Monday, Dec. 14, 1998
The Give-Back Years
By SUSAN AGREST
Colin L. Powell could have done just about anything after he retired as Chairman of the Joint Chiefs of Staff: head a think tank, sign on as CEO of a big corporation, some say even run for President of the U.S. What he chose to do instead was to help children become happy, productive citizens. By creating America's Promise--the Alliance for Youth, Powell launched a national movement that has historically competitive organizations in the nonprofit sector collaborating for the first time on hundreds of programs.
The difference between General Powell and hundreds of thousands of other recent retirees is that he is more famous. But the range of beneficial services, charitable works and programs contributed to--and often run by--folks who have finished their first careers is worthy of recognition.
In the pages that follow are a few of the inspiring stories we found of compassionate, creative older Americans who are making a difference in their community. We salute them--and all those they represent--this holiday season!

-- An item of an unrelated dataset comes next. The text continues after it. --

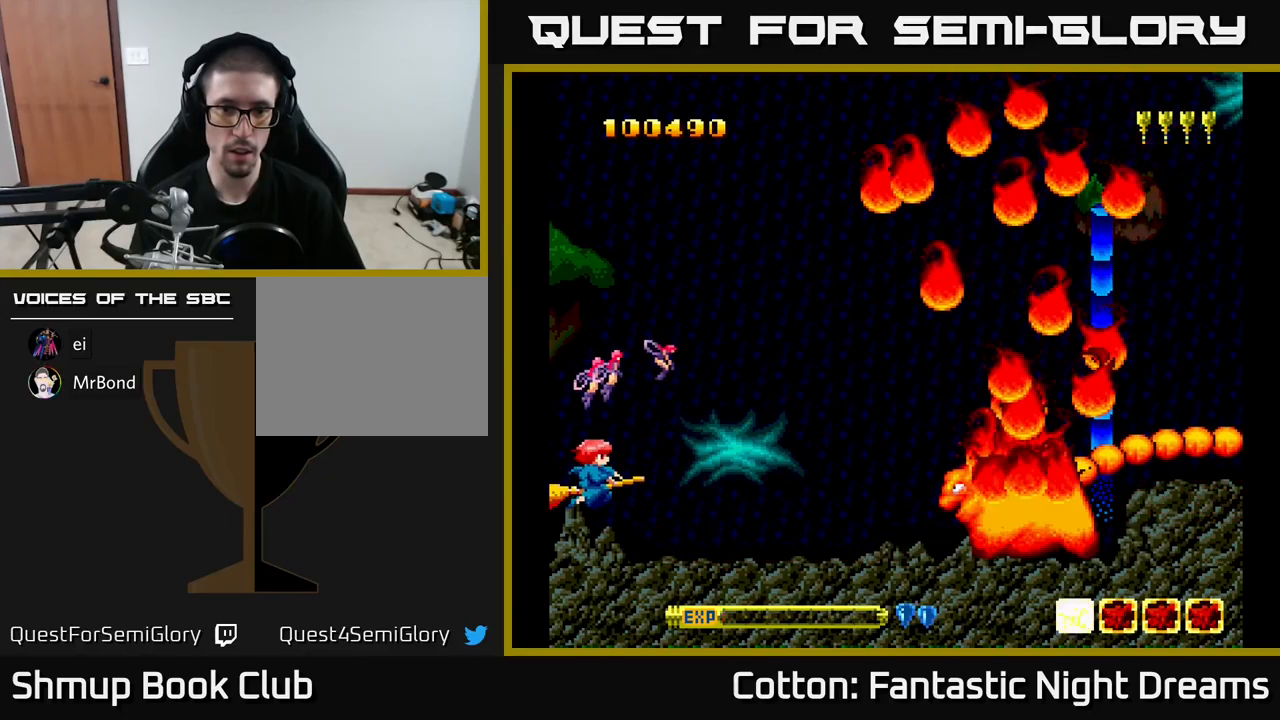
{"buttons": ["B", "Y"], "right_stick": "center", "events": [[17, "DPAD_LEFT", "up"]]}
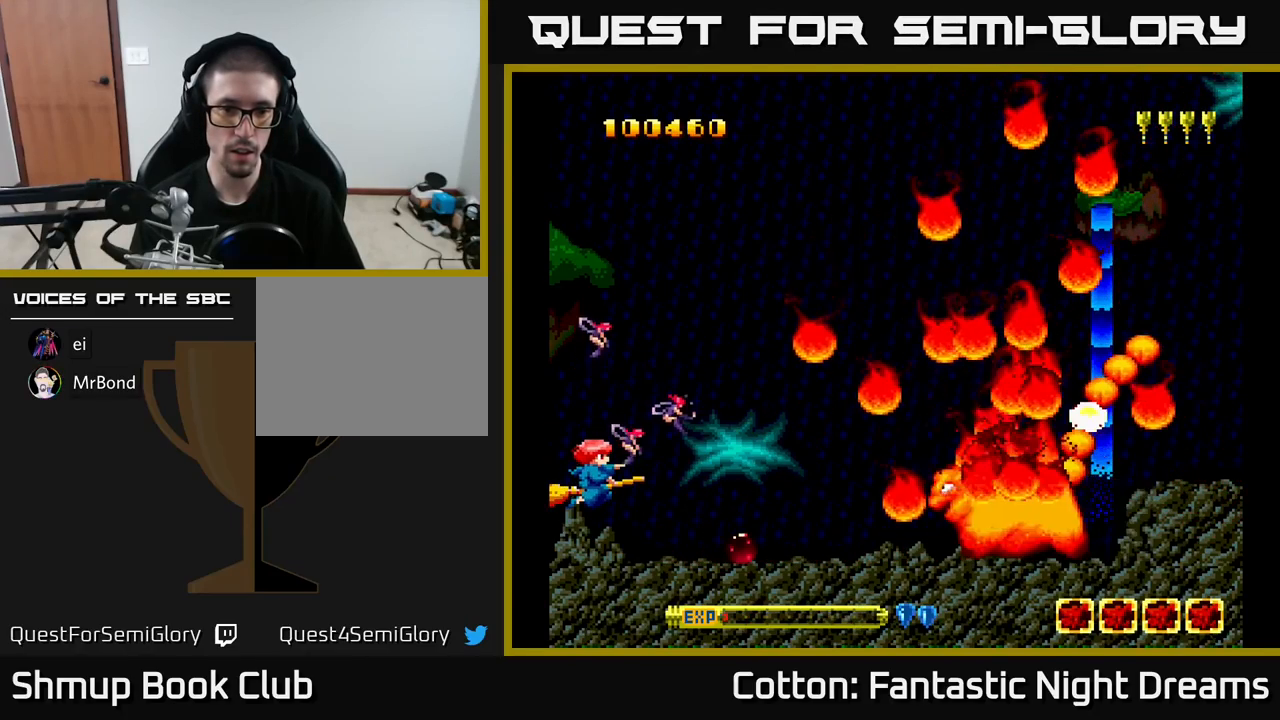
{"buttons": ["B", "Y", "DPAD_UP"], "right_stick": "center", "events": [[33, "DPAD_UP", "down"], [100, "DPAD_UP", "up"], [467, "DPAD_UP", "down"]]}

TOM'S NEW TEAM A proven champion signs up for a second season
As head football coach at the University of Nebraska, Tom Osborne had an unusually personal view of the state of American youth. "I'd travel 30,000, 40,000, 50,000 miles a year all over the U.S. to find recruits," recalls Osborne, 61. "On average I visited 70 to 80 high schools and 50 to 60 homes each year. And what I saw were young people who were more and more troubled, carrying more and more emotional baggage; I even saw this increasingly with the young people joining the team."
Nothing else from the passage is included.